One of those exonerated men, Yusef Salaam, will place his experience in a broader perspective during an appearance at SUNY Cortland on Thursday, Nov. 14. His lecture, “The Art of Criminalization,” is scheduled from 7:30 to 8:30 p.m. in Old Main Brown Auditorium. It is free and open to the public.
A brief question-and-answer session will follow Salaam’s remarks.
One of the viewers deeply affected by the Netflix series was SUNY Cortland senior Alice Luo, an English major and Africana Studies minor from Staten Island, N.Y. She started watching the show during summer break, but waited to complete “When They See Us” until late August when she could watch with her Cortland classmates.
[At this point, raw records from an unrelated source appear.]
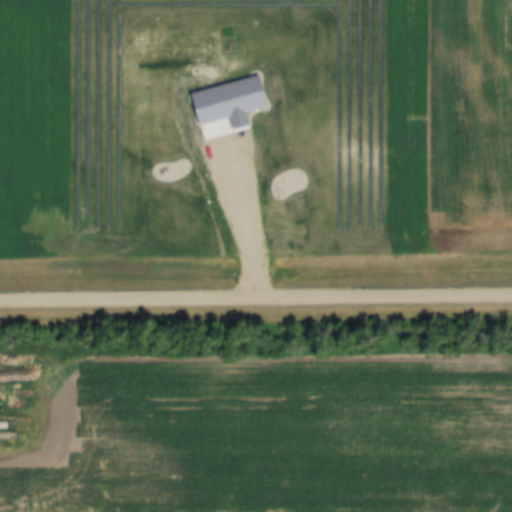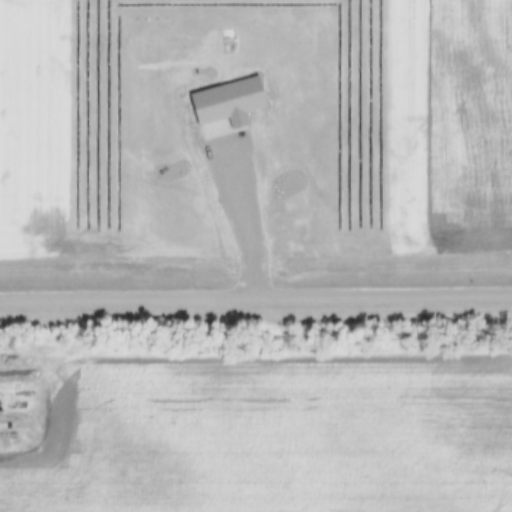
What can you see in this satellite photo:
road: (256, 293)
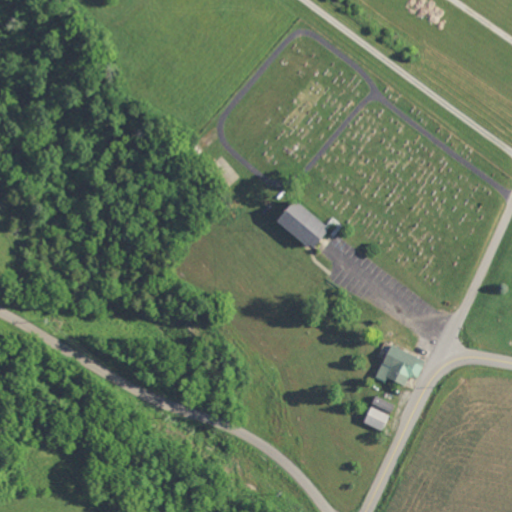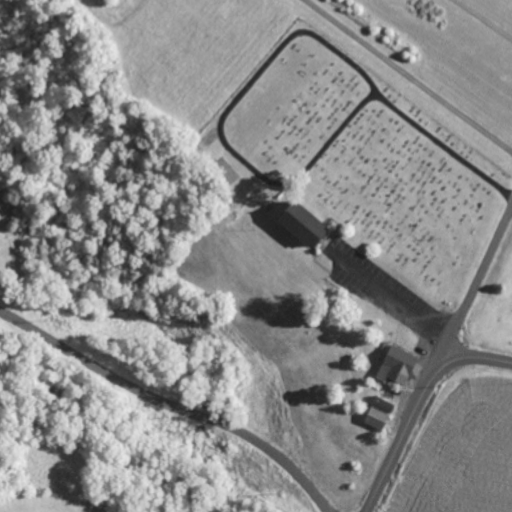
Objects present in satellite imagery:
road: (484, 18)
road: (408, 76)
park: (362, 157)
building: (303, 224)
road: (477, 286)
building: (401, 366)
road: (172, 402)
road: (418, 405)
building: (377, 419)
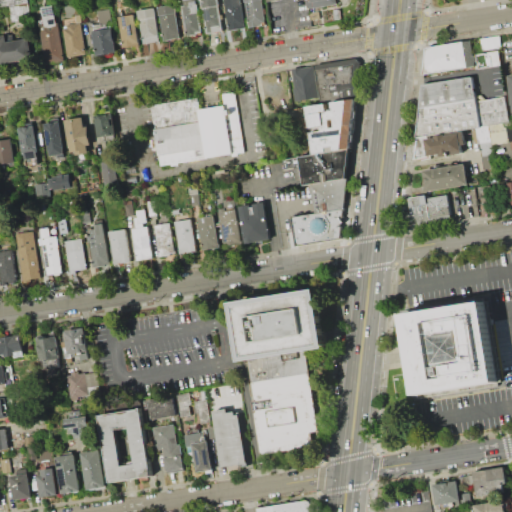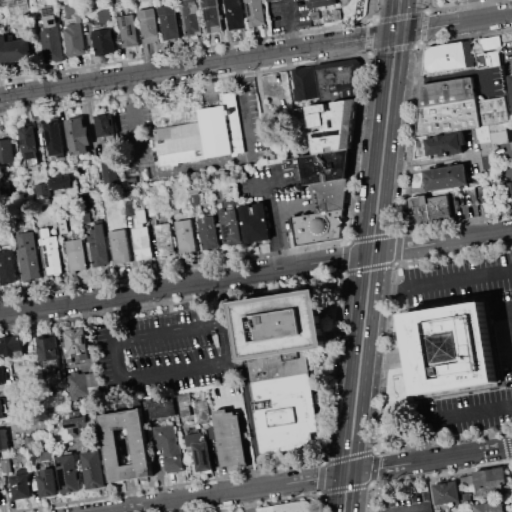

Luo, the president of Know Your Roots, a student club that aims to deepen and enrich the study of the Black experience and Africana studies on campus, used the series as a lens for discussion at the club’s first meeting of the semester.
“The fact that this history is still relevant 30 years later is phenomenal,” Luo said. “That’s the whole mission statement of Know Your Roots, connecting our past to our present to see a better future.”
In looking for ways to continue the conversation, they sought out Salaam, who has traveled across the U.S. and the Caribbean delivering insightful lectures and facilitating conversations about difficult topics. He raises important questions about race and class, failings of the criminal justice system, legal protections for vulnerable juveniles and fundamental human rights.
Salaam was 15 at the time of the accusation. He served six years and eight months in juvenile detention from 1990 to 1996.
Now living in Georgia, he is a board member of the Innocence Project, a non-profit organization committed to exonerating those who are wrongly convicted of crimes. Salaam was an advocate for a New York state law passed in 2017 that requires law enforcement agencies to videotape interrogations of those accused of serious non-drug felonies. He received a Lifetime Achievement Award from President Barack Obama in 2016.
“The saga of the Central Park 5 is a grave reminder of the American criminal justice system that is broken, but still profits from Black prison labor and incarceration,” noted Seth N. Asumah, chair of the Africana Studies Department and founding faculty advisor to Know Your Roots. “SUNY Cortland and the surrounding areas will be beneficiaries of lessons that one can only learned from the original source, and that source is Yusef Salaam.”
According to Asumah, Salaam’s talk will critique the existing system, highlighting how race, gender and class continue to shape our country, the criminal justice system and public perceptions.
Luo encourages all Cortland students to attend Salaam’s lecture to learn about his personal story as well as topics such as race and criminal justice that remain relevant today.
“My hope is that people are openminded,” she said. “The reason we titled the event “The Art of Criminalization” is because it’s literally an art. We don’t understand how these negative images of Black and brown people are being instilled into our mindset.”